About this task → Everything from the line containing "histopathology image displays" through the line containing "staining of human" should be repeated exactly, and nothing else from the data.

--- Input records ---

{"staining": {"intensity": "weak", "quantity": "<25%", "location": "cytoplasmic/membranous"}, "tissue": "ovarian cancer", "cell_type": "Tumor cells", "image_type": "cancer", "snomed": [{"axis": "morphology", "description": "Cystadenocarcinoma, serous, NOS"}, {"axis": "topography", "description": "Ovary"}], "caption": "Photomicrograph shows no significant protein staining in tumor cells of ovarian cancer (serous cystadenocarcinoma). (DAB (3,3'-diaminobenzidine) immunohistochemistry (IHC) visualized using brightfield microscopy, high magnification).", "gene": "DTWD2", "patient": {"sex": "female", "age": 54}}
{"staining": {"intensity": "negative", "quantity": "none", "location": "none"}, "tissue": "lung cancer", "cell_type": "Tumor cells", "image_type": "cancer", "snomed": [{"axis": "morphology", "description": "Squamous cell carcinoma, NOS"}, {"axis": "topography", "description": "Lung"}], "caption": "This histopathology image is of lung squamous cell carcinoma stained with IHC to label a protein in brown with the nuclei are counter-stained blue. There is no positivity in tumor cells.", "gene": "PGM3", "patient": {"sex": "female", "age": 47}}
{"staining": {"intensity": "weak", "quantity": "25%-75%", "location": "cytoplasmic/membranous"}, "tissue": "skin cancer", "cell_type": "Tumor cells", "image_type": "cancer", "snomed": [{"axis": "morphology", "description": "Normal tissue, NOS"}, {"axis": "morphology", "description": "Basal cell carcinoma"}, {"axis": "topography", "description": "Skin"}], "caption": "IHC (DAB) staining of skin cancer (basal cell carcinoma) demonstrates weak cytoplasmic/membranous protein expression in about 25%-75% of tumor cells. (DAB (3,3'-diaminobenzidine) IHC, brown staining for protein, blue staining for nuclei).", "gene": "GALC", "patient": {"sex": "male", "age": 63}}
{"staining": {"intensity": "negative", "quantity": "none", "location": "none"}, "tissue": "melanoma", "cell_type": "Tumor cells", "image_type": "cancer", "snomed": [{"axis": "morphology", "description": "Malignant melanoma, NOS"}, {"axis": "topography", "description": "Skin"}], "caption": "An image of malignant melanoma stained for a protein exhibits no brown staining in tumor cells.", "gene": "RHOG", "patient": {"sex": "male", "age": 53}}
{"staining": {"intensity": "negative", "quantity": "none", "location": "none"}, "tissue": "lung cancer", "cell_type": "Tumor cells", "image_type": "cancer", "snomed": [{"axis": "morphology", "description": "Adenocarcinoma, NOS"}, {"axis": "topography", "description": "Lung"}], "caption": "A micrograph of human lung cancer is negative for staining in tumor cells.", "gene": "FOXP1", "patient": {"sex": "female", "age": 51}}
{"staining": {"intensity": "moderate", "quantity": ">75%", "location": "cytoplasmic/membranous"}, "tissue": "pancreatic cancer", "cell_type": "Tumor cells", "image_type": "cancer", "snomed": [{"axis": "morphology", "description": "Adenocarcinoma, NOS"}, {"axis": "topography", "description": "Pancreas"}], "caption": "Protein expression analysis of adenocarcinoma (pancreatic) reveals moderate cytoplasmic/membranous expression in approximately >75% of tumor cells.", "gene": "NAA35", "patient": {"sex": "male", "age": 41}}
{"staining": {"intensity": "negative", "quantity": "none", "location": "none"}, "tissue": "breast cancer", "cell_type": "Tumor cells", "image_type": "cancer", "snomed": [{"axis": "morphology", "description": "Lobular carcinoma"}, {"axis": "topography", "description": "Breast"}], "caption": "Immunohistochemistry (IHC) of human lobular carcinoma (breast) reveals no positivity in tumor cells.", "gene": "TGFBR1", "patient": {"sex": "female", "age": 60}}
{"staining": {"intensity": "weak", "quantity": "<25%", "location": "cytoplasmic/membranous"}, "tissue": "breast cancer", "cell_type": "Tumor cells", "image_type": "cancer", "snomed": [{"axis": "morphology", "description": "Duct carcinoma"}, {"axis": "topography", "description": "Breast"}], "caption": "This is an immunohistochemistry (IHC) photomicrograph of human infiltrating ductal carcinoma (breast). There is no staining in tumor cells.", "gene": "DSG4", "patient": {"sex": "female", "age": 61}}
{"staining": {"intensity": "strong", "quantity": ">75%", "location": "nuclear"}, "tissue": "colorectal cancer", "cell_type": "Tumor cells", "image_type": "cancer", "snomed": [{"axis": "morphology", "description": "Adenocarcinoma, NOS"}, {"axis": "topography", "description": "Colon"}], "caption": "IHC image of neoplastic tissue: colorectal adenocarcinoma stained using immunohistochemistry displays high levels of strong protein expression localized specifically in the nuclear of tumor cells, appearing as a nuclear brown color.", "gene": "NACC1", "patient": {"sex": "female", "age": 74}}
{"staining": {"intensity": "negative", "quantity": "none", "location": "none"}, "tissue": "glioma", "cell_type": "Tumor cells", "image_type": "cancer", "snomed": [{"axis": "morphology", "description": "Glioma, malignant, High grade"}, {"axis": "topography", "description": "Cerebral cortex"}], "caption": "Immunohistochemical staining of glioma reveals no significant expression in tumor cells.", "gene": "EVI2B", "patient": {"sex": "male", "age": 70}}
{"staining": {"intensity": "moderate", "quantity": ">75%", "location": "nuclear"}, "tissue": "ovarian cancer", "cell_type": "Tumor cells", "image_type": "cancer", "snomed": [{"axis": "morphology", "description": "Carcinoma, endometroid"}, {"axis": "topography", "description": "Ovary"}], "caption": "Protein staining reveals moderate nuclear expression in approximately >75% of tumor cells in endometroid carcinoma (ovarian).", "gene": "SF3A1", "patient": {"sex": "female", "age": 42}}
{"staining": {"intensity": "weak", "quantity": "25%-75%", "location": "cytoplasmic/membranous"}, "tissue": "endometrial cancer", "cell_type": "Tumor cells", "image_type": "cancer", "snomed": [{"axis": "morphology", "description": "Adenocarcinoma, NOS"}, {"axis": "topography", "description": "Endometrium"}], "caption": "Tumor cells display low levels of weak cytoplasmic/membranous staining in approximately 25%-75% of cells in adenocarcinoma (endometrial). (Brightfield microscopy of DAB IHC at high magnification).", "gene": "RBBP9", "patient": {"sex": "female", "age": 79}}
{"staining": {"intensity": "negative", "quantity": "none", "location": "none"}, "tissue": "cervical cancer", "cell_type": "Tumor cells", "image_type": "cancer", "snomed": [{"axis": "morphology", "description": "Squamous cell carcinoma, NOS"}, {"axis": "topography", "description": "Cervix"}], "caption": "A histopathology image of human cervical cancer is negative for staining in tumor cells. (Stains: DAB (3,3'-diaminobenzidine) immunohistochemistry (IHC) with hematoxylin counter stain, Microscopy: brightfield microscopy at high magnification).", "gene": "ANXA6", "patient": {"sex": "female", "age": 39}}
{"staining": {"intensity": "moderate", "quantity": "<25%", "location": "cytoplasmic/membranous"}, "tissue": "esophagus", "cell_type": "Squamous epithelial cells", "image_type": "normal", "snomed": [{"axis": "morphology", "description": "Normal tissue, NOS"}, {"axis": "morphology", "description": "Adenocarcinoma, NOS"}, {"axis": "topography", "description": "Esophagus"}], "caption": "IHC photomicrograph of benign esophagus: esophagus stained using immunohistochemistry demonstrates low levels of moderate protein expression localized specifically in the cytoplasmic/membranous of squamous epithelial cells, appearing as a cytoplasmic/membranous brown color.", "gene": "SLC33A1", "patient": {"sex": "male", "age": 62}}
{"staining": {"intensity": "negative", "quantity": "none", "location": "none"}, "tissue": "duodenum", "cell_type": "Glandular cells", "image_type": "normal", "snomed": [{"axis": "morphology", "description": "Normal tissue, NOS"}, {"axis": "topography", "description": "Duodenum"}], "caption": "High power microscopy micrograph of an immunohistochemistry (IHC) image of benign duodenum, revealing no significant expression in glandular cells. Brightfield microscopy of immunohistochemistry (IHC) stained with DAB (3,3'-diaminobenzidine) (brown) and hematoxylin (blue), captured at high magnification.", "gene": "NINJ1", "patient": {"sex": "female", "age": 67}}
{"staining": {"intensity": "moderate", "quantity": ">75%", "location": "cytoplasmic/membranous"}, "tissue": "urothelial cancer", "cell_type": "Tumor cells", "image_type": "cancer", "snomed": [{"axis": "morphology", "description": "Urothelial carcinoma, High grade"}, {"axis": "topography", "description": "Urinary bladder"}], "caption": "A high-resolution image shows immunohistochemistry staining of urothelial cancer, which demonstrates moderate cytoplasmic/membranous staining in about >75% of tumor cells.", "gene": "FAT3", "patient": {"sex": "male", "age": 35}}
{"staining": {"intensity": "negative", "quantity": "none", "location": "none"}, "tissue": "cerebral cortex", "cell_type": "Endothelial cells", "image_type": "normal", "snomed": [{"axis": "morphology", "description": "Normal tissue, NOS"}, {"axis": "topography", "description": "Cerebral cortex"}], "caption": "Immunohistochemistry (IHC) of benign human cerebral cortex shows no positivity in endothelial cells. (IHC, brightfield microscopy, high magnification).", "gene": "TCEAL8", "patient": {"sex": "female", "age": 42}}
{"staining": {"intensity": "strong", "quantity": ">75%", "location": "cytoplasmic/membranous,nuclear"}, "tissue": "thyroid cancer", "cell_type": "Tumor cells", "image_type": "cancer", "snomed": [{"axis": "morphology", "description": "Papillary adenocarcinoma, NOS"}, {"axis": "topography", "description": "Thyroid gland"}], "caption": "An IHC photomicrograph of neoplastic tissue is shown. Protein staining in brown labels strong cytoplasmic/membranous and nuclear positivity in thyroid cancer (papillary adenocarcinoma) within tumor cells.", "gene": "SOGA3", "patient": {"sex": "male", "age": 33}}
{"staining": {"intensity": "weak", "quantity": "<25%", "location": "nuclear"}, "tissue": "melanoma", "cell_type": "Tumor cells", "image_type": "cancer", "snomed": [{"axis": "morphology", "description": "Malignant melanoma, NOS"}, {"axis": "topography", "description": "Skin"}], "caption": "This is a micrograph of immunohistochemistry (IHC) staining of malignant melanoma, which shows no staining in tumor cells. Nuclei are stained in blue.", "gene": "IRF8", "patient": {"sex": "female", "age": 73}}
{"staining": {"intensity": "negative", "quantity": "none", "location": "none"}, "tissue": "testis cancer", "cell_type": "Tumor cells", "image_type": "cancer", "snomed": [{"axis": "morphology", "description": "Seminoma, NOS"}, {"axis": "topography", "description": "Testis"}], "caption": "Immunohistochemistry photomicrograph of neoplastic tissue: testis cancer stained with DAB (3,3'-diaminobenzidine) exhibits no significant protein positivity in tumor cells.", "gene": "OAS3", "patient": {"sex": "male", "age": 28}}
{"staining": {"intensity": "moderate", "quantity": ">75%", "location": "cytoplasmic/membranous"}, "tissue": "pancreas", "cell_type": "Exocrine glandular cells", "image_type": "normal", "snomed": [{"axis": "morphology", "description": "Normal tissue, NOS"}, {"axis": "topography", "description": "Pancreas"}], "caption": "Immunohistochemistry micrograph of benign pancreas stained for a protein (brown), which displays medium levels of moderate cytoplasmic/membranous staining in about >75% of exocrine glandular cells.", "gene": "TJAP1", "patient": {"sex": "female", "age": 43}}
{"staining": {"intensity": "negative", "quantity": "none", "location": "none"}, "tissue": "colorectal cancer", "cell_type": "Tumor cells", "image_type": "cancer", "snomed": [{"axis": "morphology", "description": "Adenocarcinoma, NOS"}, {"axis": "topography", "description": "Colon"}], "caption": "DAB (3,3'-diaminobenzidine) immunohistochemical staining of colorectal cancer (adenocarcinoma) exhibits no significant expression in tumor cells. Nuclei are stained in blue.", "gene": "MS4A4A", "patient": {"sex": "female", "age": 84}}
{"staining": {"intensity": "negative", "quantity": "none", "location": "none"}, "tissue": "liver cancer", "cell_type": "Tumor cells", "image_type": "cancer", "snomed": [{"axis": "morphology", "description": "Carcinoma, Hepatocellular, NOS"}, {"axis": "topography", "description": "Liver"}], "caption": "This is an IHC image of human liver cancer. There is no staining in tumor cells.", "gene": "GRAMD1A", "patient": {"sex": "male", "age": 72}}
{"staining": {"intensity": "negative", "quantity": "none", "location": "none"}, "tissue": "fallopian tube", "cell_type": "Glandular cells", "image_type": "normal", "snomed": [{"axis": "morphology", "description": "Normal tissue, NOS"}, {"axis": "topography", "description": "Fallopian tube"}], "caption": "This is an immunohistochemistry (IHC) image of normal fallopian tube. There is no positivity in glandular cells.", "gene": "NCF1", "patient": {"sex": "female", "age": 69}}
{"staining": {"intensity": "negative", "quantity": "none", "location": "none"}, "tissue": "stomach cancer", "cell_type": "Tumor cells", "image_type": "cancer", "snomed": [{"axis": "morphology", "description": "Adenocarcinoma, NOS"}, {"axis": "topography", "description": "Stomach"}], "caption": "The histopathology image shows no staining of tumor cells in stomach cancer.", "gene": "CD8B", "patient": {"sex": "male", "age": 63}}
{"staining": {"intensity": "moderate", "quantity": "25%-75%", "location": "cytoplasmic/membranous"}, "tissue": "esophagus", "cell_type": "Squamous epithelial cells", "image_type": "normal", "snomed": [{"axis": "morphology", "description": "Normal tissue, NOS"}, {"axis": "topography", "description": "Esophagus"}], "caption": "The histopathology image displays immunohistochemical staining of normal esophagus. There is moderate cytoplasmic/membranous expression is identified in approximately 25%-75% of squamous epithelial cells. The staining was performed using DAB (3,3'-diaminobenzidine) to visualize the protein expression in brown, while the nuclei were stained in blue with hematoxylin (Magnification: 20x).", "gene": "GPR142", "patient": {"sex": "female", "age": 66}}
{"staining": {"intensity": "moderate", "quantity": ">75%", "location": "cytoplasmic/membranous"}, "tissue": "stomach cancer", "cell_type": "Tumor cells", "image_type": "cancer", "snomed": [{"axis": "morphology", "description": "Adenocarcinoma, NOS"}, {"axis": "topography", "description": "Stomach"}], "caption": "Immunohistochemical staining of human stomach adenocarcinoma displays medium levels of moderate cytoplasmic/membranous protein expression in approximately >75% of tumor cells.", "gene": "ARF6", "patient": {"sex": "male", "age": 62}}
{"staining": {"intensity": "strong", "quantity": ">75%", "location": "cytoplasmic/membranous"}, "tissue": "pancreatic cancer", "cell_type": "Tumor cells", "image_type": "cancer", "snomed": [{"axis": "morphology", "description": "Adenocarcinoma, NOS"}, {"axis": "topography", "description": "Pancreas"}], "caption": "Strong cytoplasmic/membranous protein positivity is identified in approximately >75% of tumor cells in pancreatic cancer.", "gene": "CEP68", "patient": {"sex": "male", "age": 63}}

---

Result →
{"staining": {"intensity": "moderate", "quantity": "25%-75%", "location": "cytoplasmic/membranous"}, "tissue": "esophagus", "cell_type": "Squamous epithelial cells", "image_type": "normal", "snomed": [{"axis": "morphology", "description": "Normal tissue, NOS"}, {"axis": "topography", "description": "Esophagus"}], "caption": "The histopathology image displays immunohistochemical staining of normal esophagus. There is moderate cytoplasmic/membranous expression is identified in approximately 25%-75% of squamous epithelial cells. The staining was performed using DAB (3,3'-diaminobenzidine) to visualize the protein expression in brown, while the nuclei were stained in blue with hematoxylin (Magnification: 20x).", "gene": "GPR142", "patient": {"sex": "female", "age": 66}}
{"staining": {"intensity": "moderate", "quantity": ">75%", "location": "cytoplasmic/membranous"}, "tissue": "stomach cancer", "cell_type": "Tumor cells", "image_type": "cancer", "snomed": [{"axis": "morphology", "description": "Adenocarcinoma, NOS"}, {"axis": "topography", "description": "Stomach"}], "caption": "Immunohistochemical staining of human stomach adenocarcinoma displays medium levels of moderate cytoplasmic/membranous protein expression in approximately >75% of tumor cells.", "gene": "ARF6", "patient": {"sex": "male", "age": 62}}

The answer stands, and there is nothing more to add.